§ **Provided text**

=== Section Start ===

EMPLOYMENT ARRANGEMENTS
 
     The Company has agreed to pay Richard L. Dalzell the greater of $100,000 or
six months' base salary in the event of the termination of his employment by the
Company within three years of the date he commenced employment.
 
                           AMENDMENT OF THE COMPANY'S
        RESTATED CERTIFICATE OF INCORPORATION TO INCREASE THE NUMBER OF
             AUTHORIZED SHARES OF COMMON STOCK AND PREFERRED STOCK
 
     The Board of Directors has unanimously adopted, subject to stockholder
approval, an amendment to Article 4 of the Company's Restated Certificate of
Incorporation to increase the number of authorized shares of Common Stock to
1,500,000,000 shares from 300,000,000 shares and to increase the number of
authorized shares of Preferred Stock to 150,000,000 from 10,000,000. The text of
the first sentence of Article 4, as it is proposed to be amended, is as follows:
 
          The total authorized stock of this corporation shall consist of
     1,500,000,000 shares of Common Stock having a par value of $.01 per share
     and 150,000,000 shares of Preferred Stock having a par value of $.01 per
     share.

=== Section End ===

§ **Exercise instructions**
1/ According to the provided text, how many authorized shares of Preferred Stock would the amendment provide for?
2/ Render this sentence from the provided text in Spanish: "The Company has agreed to pay Richard L. Dalzell the greater of $100,000 or six months' base salary in the event of the termination of his employment by the Company within three years of the date he commenced employment."
3/ Output the passage of the provided text from "EMPLOYMENT ARRANGEMENTS" up to and including "he commenced employment.", unchanged.

§ **Supplied records**
=== Section Start ===

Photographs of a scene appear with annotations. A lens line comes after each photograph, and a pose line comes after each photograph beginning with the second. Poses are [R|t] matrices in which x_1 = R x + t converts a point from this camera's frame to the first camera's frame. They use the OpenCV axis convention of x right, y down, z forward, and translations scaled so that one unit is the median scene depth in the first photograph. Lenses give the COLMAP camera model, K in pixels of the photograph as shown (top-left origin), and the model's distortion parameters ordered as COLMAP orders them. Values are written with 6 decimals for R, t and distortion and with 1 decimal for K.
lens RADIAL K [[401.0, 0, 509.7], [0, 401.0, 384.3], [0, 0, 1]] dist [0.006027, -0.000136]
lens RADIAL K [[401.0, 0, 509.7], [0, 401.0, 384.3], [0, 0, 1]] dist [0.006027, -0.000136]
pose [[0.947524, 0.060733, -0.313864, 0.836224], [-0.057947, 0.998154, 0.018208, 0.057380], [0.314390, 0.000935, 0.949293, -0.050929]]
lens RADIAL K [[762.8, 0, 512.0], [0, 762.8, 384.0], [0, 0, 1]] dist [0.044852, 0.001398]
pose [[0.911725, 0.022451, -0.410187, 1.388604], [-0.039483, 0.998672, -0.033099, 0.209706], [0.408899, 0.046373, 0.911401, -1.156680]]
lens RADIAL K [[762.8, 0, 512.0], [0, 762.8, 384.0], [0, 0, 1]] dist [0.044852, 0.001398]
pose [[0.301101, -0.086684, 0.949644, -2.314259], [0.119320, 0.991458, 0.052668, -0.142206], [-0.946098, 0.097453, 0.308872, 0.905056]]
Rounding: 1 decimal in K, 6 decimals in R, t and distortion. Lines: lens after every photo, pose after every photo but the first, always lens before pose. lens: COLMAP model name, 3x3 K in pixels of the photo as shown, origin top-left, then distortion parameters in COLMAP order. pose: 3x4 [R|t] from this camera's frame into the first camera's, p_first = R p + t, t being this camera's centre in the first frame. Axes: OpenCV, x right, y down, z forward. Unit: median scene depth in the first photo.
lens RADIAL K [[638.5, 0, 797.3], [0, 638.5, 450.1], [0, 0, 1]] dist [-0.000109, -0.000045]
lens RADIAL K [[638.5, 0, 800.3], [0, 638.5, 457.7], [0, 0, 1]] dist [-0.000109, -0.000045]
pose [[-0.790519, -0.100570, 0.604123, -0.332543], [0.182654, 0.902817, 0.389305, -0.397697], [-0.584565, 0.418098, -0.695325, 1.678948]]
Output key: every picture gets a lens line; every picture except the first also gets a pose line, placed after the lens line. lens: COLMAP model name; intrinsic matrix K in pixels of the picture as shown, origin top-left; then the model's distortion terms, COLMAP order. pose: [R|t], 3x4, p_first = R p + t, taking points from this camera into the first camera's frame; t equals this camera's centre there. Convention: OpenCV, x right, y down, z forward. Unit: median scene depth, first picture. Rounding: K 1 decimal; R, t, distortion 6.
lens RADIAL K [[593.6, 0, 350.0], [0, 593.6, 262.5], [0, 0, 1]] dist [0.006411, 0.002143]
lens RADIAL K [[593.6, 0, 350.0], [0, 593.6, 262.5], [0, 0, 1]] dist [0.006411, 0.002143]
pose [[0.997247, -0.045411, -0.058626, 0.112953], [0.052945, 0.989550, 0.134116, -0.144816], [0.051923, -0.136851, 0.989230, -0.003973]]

=== Section End ===

§ **Completed exercise**
1/ 150,000,000 shares, up from 10,000,000.

2/ La Compañía ha acordado pagar a Richard L. Dalzell la cantidad mayor entre 100.000 dólares o seis meses de salario base en caso de que la Compañía dé por terminado su empleo dentro de los tres años siguientes a la fecha en que comenzó a trabajar.

3/
EMPLOYMENT ARRANGEMENTS
 
     The Company has agreed to pay Richard L. Dalzell the greater of $100,000 or
six months' base salary in the event of the termination of his employment by the
Company within three years of the date he commenced employment.